High school students question community panel about crime

Wednesday, March 12, 2008 | 10:04 p.m. CDT; updated 4:36 a.m. CDT, Sunday, July 20, 2008

This article has been altered to revise the estimate of the number of people in attendance at the forum.

COLUMBIA — Hickman High School junior Jessy Hwang, 16, is involved in several extracurricular activities. But she worries what might happen to them in the district’s budget crunch because, in her mind, after-school activities are a haven for troubled teens.

“What activities is the school board going to cut?” Hwang asked, amid proposed budget cuts which include as a possibility some after-school activities that require transportation.

Hwang was one of more than 250 Hickman students and teachers in attendance Wednesday night for the Speak Your Mind forum “The Crime Spike in Columbia,” with five community panelists at the high school. During the forum, the panelists struggled to answer high schoolers’ questions about funding and the trend toward violent crime. The forum’s message boiled down to the fact that the city’s resources don’t match its needs.

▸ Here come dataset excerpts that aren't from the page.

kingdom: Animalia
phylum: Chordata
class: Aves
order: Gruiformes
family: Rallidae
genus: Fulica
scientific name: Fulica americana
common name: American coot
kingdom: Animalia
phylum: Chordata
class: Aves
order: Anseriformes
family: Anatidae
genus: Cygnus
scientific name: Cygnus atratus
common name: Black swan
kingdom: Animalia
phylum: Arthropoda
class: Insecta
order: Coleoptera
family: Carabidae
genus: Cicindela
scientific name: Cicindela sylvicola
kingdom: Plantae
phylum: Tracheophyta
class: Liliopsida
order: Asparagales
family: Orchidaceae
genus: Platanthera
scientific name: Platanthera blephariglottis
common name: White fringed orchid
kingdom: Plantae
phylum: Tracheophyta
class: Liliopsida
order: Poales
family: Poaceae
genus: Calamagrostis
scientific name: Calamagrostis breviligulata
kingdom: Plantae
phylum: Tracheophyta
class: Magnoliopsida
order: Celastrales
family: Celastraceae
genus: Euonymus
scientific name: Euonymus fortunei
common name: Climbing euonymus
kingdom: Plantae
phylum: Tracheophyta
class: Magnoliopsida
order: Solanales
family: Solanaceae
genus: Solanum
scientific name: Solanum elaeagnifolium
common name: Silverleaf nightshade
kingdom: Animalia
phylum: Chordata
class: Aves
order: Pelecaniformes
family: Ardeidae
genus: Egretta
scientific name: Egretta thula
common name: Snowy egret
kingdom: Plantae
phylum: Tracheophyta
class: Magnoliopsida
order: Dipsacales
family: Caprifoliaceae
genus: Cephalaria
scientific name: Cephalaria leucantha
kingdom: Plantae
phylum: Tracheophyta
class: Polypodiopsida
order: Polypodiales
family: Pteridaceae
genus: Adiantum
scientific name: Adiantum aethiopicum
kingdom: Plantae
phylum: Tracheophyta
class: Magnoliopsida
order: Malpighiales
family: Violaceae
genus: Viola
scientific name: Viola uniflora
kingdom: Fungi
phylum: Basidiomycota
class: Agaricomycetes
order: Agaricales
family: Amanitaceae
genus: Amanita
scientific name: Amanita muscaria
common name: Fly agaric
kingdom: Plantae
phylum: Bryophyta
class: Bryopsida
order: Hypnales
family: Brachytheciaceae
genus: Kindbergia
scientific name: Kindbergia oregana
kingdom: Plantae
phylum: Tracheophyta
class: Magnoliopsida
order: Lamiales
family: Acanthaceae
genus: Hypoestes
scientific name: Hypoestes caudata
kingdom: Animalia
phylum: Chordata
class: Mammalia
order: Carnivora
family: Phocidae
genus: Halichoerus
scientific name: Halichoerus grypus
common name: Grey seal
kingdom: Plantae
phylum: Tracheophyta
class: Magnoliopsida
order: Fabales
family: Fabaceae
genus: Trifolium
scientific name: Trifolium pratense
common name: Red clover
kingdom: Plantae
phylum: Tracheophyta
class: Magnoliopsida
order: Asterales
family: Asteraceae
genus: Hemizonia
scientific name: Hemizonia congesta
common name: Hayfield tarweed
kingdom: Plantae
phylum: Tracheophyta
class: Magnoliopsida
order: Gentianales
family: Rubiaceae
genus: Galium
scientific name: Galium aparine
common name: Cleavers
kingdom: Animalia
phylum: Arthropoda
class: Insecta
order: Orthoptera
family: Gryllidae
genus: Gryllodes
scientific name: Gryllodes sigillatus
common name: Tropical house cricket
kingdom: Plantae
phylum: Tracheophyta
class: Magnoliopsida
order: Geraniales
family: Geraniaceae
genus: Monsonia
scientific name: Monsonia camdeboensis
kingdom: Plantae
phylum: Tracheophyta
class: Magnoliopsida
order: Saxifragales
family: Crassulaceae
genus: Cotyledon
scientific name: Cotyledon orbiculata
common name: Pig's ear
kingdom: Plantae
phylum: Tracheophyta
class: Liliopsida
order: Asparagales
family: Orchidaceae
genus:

Panelists were Karla DeSpain, school board president; Lorenzo Lawson, executive director of Youth Empowerment Zones; Mayor Darwin Hindman; Phil Steinhaus, CEO of the Columbia Housing Authority and Officer Michael Hayes of the Columbia Police Department’s community services unit.

DeSpain didn’t have a specific answer for Hwang.

“We’re going to try everything we have to,” DeSpain said of not cutting after-school programs such as music, which require busing.

Lawson reminded students who will soon be 18 that they must vote if they want to change Columbia and how it handles its money.

Lawson said the reason why cuts in schools are possible is because there is “no youth initiative.”

“(It’s because) 17 percent of homeowners didn’t care whether you get an education or not,” he said. “Only a few adults is standing up for you but that is not enough.”

Hindman agreed: “If the people would support the schools to the extent they need to be supported,” cuts would not be necessary.

Other students felt uneasy about their safety.

“The violence has increased,” Hickman junior Morgan Jones, 16, said before the forum. “People are now starting to notice.”

Jones said she knows teens who have at least been arrested on suspicion of robbery, stealing, fighting and sexual assault.

Hayes said violent crime isn’t new to Columbia. He said he’s seen it in waves.

“Back in the ‘80s when the crack epidemic happened, we had drug gang wars,” Hayes said in response to the 34 percent increase in violent crime from 2006 to 2007.

Resources are also an issue for the Police Department. It pulled three resource officers out of Columbia schools in January to patrol the streets because of the increase in violent crime.

Hickman junior Omni Scott, 16, attributed larger scale school confrontations, such as the controversial disturbance in late February inside Hickman’s main office, to “high school drama.”

“If (fights) happen (in school), it is a bigger fight than what would happen after school,” she said after the forum. “It makes us not want to go.”

Steinhaus said troubled teens need a strong support from “caring adults.”

“What caused it?” Lawson asked rhetorically of violent crime. “I’m not ever sure we’re going to figure that out. But I’m here to help find a solution.”